▼

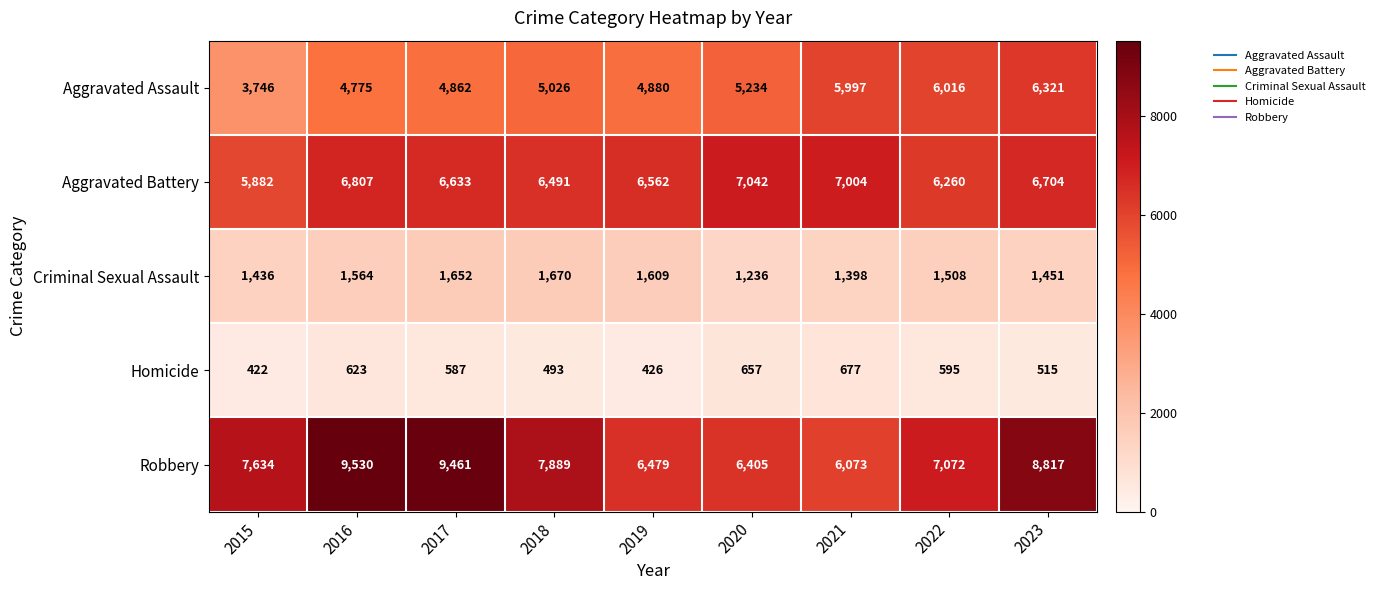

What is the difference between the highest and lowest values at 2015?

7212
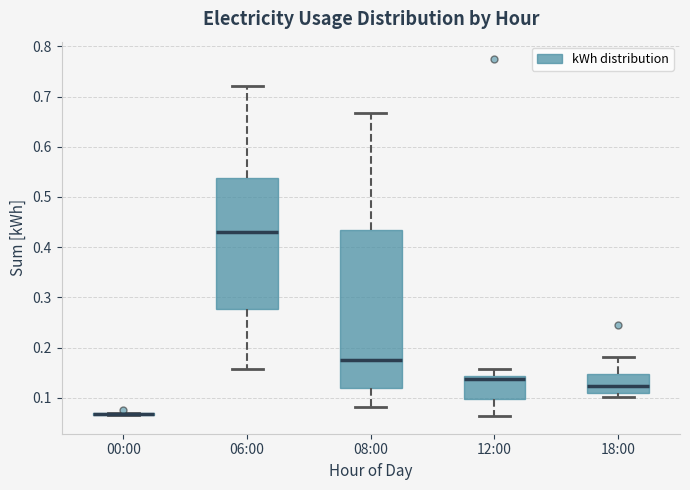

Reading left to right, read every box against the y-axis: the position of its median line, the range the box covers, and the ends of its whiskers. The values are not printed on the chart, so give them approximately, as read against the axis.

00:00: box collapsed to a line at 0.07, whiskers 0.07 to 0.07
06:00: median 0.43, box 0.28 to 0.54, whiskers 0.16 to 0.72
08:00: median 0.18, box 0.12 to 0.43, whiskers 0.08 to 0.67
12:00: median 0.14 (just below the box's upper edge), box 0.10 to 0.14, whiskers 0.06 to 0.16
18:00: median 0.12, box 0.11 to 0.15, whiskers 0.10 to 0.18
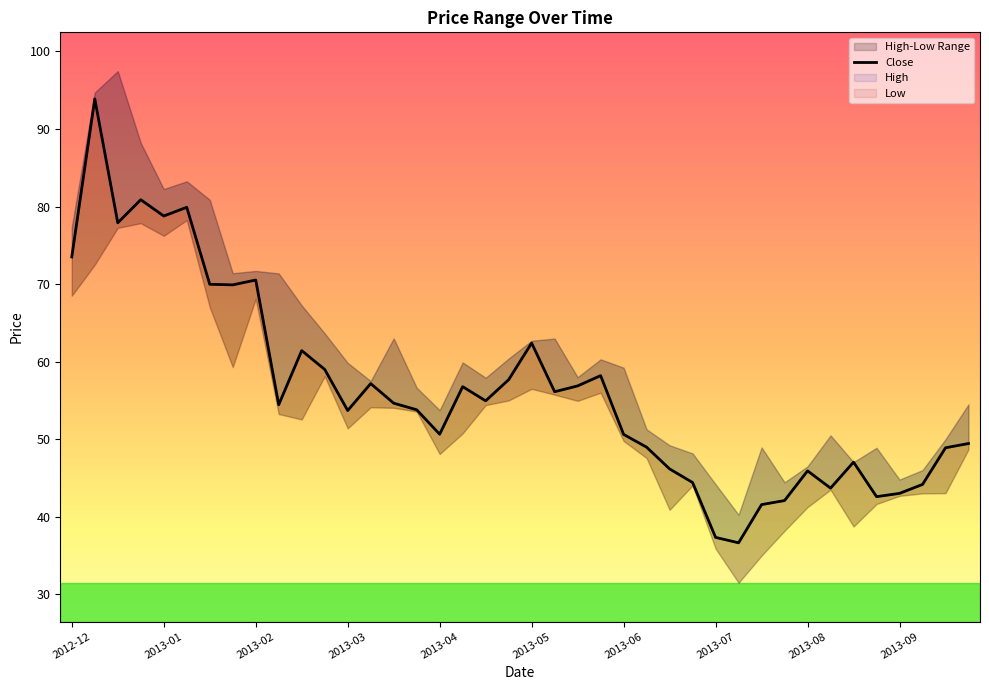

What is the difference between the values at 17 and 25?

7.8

▲

PROBLEM:
Quote all of the lines above word for word, but leave out the pictures.

EXERCISE RESULT:
What is the difference between the highest and lowest values at 2015?

7212

Reading left to right, read every box against the y-axis: the position of its median line, the range the box covers, and the ends of its whiskers. The values are not printed on the chart, so give them approximately, as read against the axis.

00:00: box collapsed to a line at 0.07, whiskers 0.07 to 0.07
06:00: median 0.43, box 0.28 to 0.54, whiskers 0.16 to 0.72
08:00: median 0.18, box 0.12 to 0.43, whiskers 0.08 to 0.67
12:00: median 0.14 (just below the box's upper edge), box 0.10 to 0.14, whiskers 0.06 to 0.16
18:00: median 0.12, box 0.11 to 0.15, whiskers 0.10 to 0.18

What is the difference between the values at 17 and 25?

7.8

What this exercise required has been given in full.